Flush the exposed area for at least five minutes before transporting the patient to the emergency room. Flushing the area helps remove most of the acid or base and dilutes the remaining agent.

If you don't have access to safety showers, take the patient to a household shower or use any source of running water like a garden hose.

If the caustic agent comes into contact with someone's eyes, use emergency eyewash stations. These work stations often come with a plastic squeeze bottle with an eye cup attached. Use these implements until you can find another source of running water.

Other emergency eyewash stations come with two spherical outlets suspended over a basin. These outlets allow both affected eyes to be flushed or lavaged simultaneously.

Perform an eye lavage for at least 10 minutes prior to transport. If you don't have access to an eyewash station, use any source of running water for irrigation. Keep flushing the patient's eyes with water during transport, if possible.

How to do an eye lavage

To perform an eye lavage, you need an intravenous set with a normal saline solution. Hold the flashbulb end of the administration set at the medial part, or toward the center of the body part, near the affected eye.

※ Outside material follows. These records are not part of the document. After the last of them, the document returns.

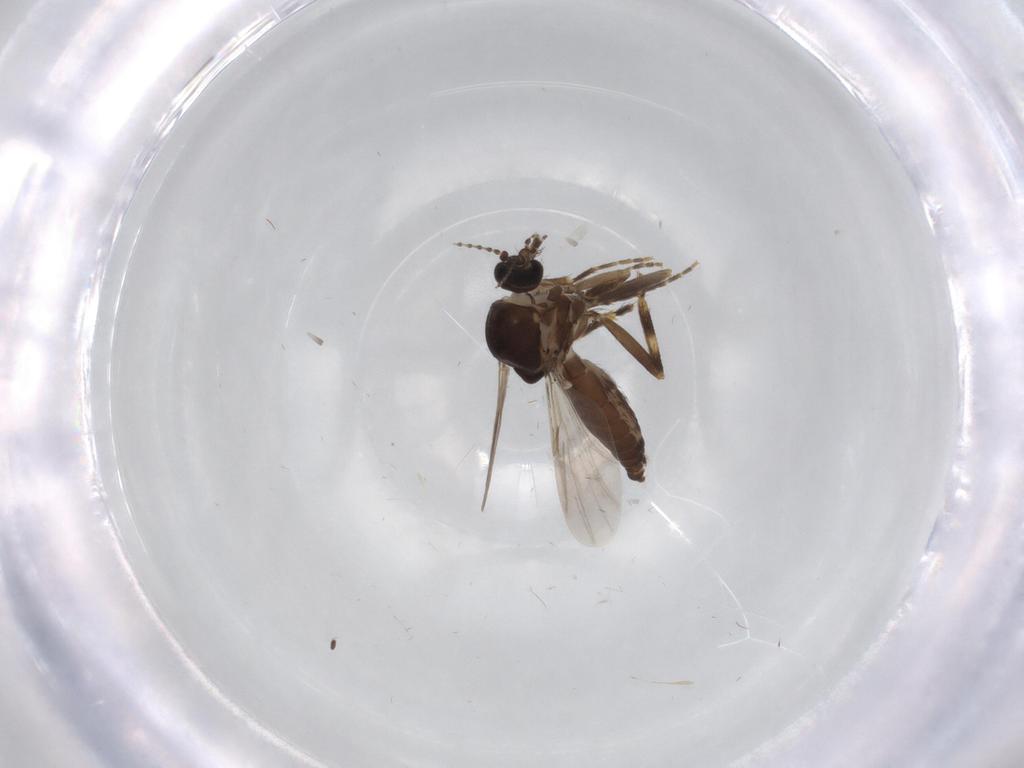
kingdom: Animalia
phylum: Arthropoda
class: Insecta
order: Diptera
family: Ceratopogonidae
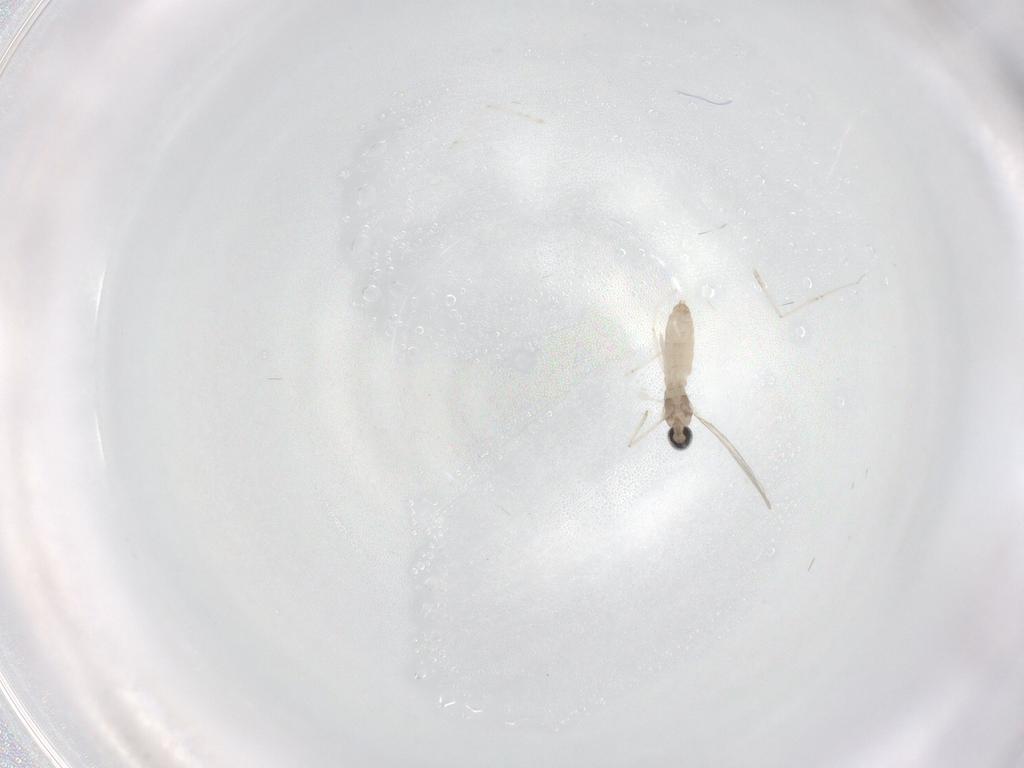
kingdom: Animalia
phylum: Arthropoda
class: Insecta
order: Diptera
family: Cecidomyiidae
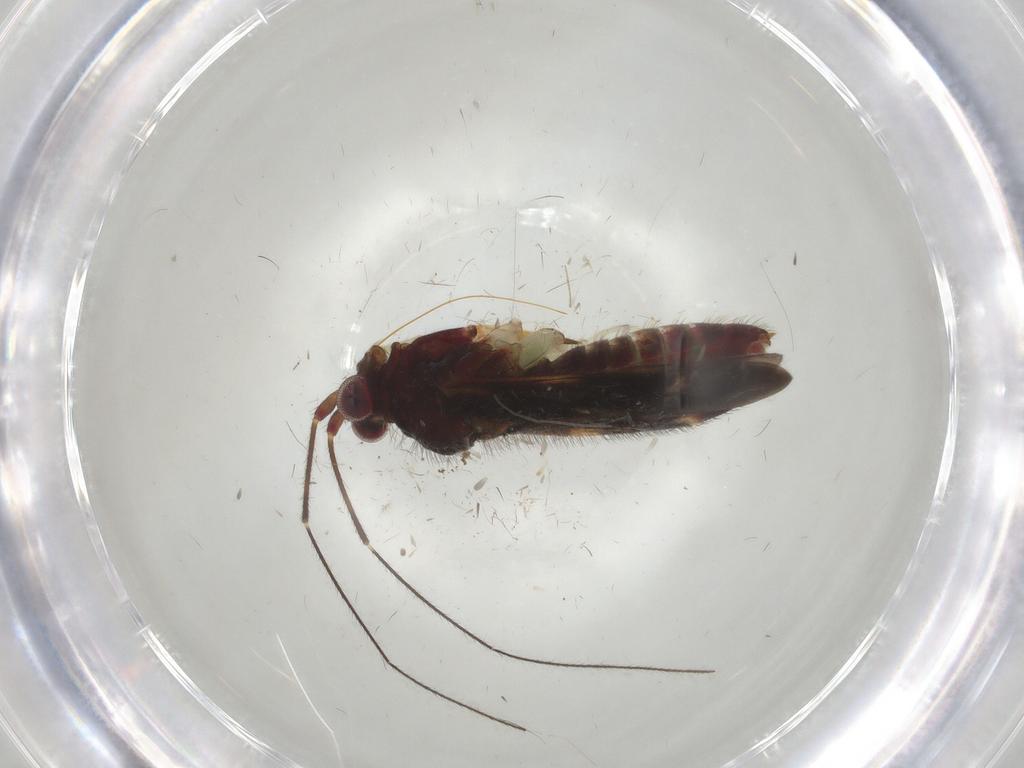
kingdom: Animalia
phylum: Arthropoda
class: Insecta
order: Hemiptera
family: Miridae
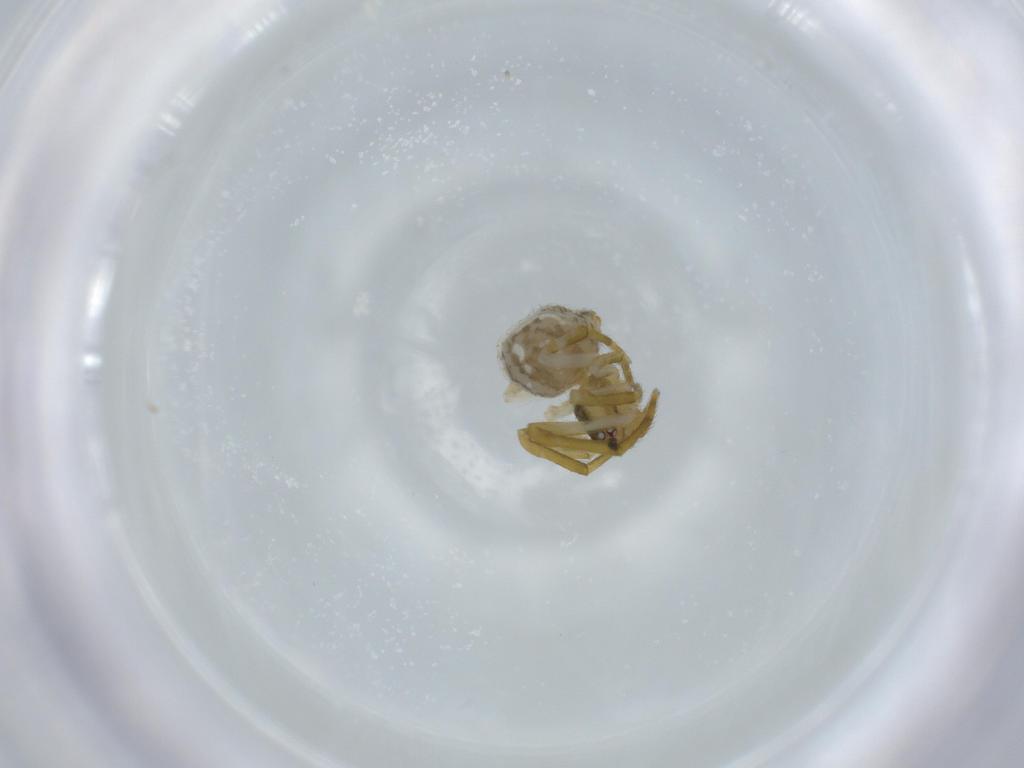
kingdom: Animalia
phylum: Arthropoda
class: Arachnida
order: Araneae
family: Theridiidae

Carefully keep the eye open and pull the lids away from the eye. Allow the solution to run over the eye and away from the patient, into a basin or towel. If both eyes are exposed to a caustic chemical, hold the administration tube so the solution pours over the face at the bridge of the nose to irrigate both eyes simultaneously.

If you don't have access to an intravenous set and a saline solution, use clean water to flush the eyes.

Don't try to neutralize an acid or base that is in contact with a patient. Neutralization reactions are exothermic, or heat-producing, which may add a thermal burn to the damage already caused by the chemical.

Before assisting a patient exposed to a caustic agent, always wear protective gear first, such as rubber gloves and eye protection, to avoid hurting yourself.

Learn how to treat acid or base burns and you might just save someone's life when SHTF.